A RECORD DOWNTURN IN Q2

In national accounts numbers released earlier today, real GDP fell by -14.1% y/y in Q2 (chart 1), a record contraction, and in line with -14.0% y/y in the Bloomberg consensus and our forecast of -14.9% y/y, both of which were broadly consistent with the monthly GDP proxy data.

 

  • On the supply side, the activities most affected were personal services, commerce, transportation, construction, restaurants and hotels, manufacturing. and business services. Mining was the only activity with positive figures for the quarter, although its momentum slowed from Q1.
  • On the demand side, the downturn was manifested mainly in lower household consumption and investment (chart 2). Lower import demand and resilient mining exports helped net exports offset other drags on GDP.

  • The seasonally-adjusted GDP contraction was -13.2% q/q or -43% in annualized terms. 

Looking at the details, household consumption decreased by -22.4% y/y, which mainly reflected a pullback in demand for services. Reduced spending on non-durable goods and, to a lesser extent, on durable goods, also contributed to the decline in private consumption.

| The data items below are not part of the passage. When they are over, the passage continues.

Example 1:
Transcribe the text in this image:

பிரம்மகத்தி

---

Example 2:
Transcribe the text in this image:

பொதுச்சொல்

Gross capital formation fell by -15.1% y/y. Construction activity fell due to delays in investment projects. Likewise, investment in machinery and equipment also fell, in line with lower imports of transport equipment and machinery for industrial use. A reduction in inventories also had a negative effect on Q2 growth.

The total gross savings rate amounted to 22.2% of GDP in nominal terms. This was made up of a national savings rate of 24.2% of GDP and a surplus in the current account of the balance of payments equivalent to 2.0% of GDP. 

Q2 POINTS TO 2020 CONTRACTION NO MORE THAN -6% Y/Y

The Q2 GDP data confirm our view that the Chilean economy will see a maximum contraction of -6% y/y in 2020 followed by an expansion of around 4.5% y/y in 2021. Although Q2 represented the bottom for GDP in this cycle, June economic activity showed positive seasonally-adjusted growth of 0.8% m/m. For July, we anticipate a seasonally-adjusted expansion of 5% m/m, while for August, the strong injection of liquidity provided by government aid to the middle class in conjunction with the withdrawal of funds from the AFPs should lead to further seasonally-adjusted sequential growth.

In this context, we expect to see a contraction of around -9% y/y in Q3-2020 that would ensure a fall in GDP of no more than -6% y/y in 2020.